Photographie diffusée par l'agence officielle SANA (Syrian Arab News Agency), le 27 janvier 2020. © AFP

La province d'Idleb dans le viseur

Appuyé par l'aviation de son allié russe, le régime n'a de cesse de marteler sa détermination à reconquérir Idleb, grand bastion dominé par des jihadistes et qui accueille aussi des rebelles affaiblis. 

La grande région d'Idleb et des territoires adjacents dans les provinces voisines d'Alep, Hama et Lattaquié sont dominés par les jihadistes de Hayat Tahrir al-Cham, l'ex-branche syrienne d'Al-Qaïda. L'Observatoire syrien des droits de l'Homme (OSDH) a assuré que les forces du régime se trouvaient "aux abords" de Maaret al-Noomane. "La ville est quasi-encerclée", a indiqué le directeur de cette ONG, Rami Abdel Rahmane.

Deux civils ont été tués dans des raids russes sur le village de Chnan, au nord de Maaret al-Noomane, d'après l'Observatoire, le régime et son allié poursuivant leurs frappes aériennes dans le secteur. Ces derniers jours, les forces gouvernementales ont conquis environ 18 villages et localités au nord et à l'est de Maaret al-Noomane, selon l'OSDH. Les troupes accentuent aussi la pression sur le flanc ouest de cette ville, d'après l'Observatoire et un  correspondant de l'AFP.

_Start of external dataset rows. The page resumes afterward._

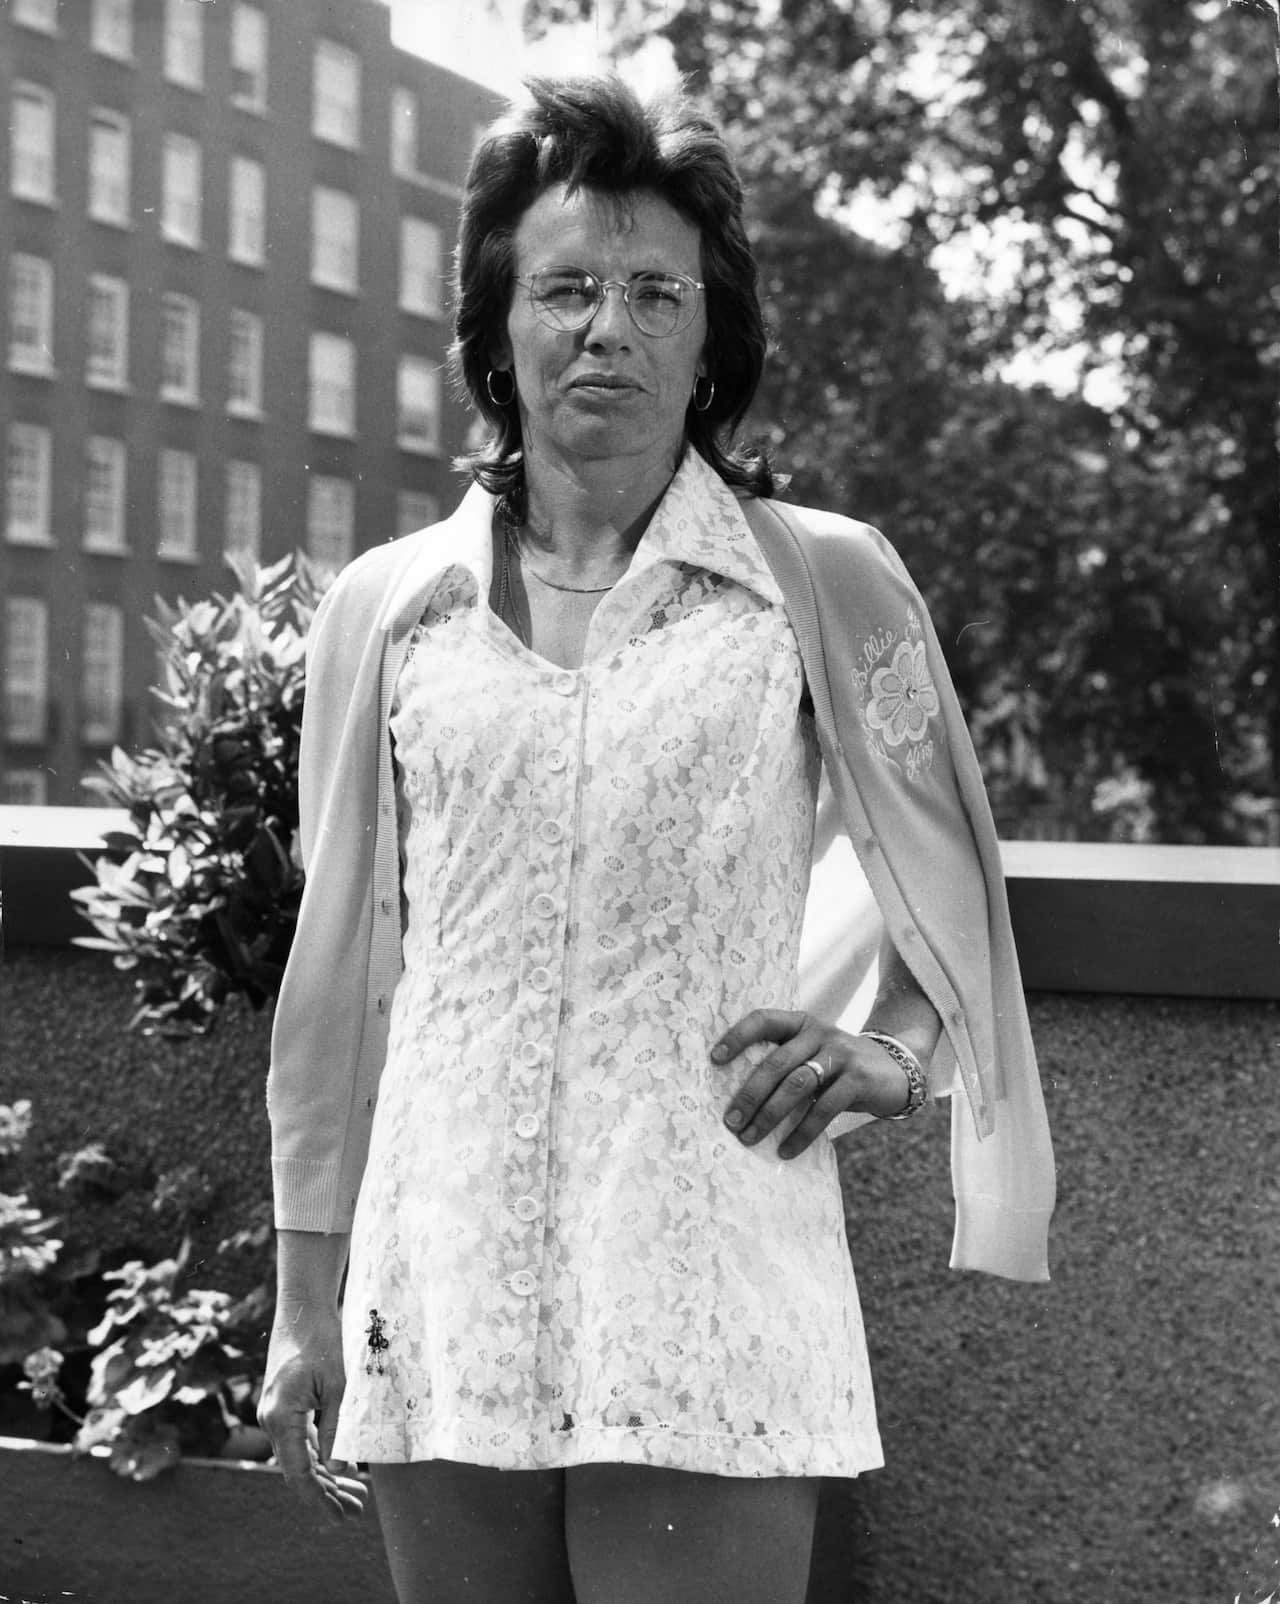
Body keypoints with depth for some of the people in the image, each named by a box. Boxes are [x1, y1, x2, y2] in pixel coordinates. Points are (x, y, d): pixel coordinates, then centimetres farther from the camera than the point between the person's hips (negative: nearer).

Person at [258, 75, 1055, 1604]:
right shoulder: (381, 608, 8)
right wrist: (305, 1303, 12)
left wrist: (887, 1052, -7)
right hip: (440, 1295, 2)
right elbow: (341, 967, 11)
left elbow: (950, 902, 13)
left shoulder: (826, 584, 3)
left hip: (709, 1299, -2)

Ces derniers mois, le régime a mené plusieurs opérations militaires qui lui ont permis de grignoter des pans de territoires à Idleb et ses environs, malgré des trêves restées au final lettre morte. S'il parvenait à reconquérir cette vaste région, le régime aurait repris le contrôle de la quasi totalité du pays, hormis les zones contrôlées par les Kurdes ou par les forces turques et des supplétifs syriens dans le nord.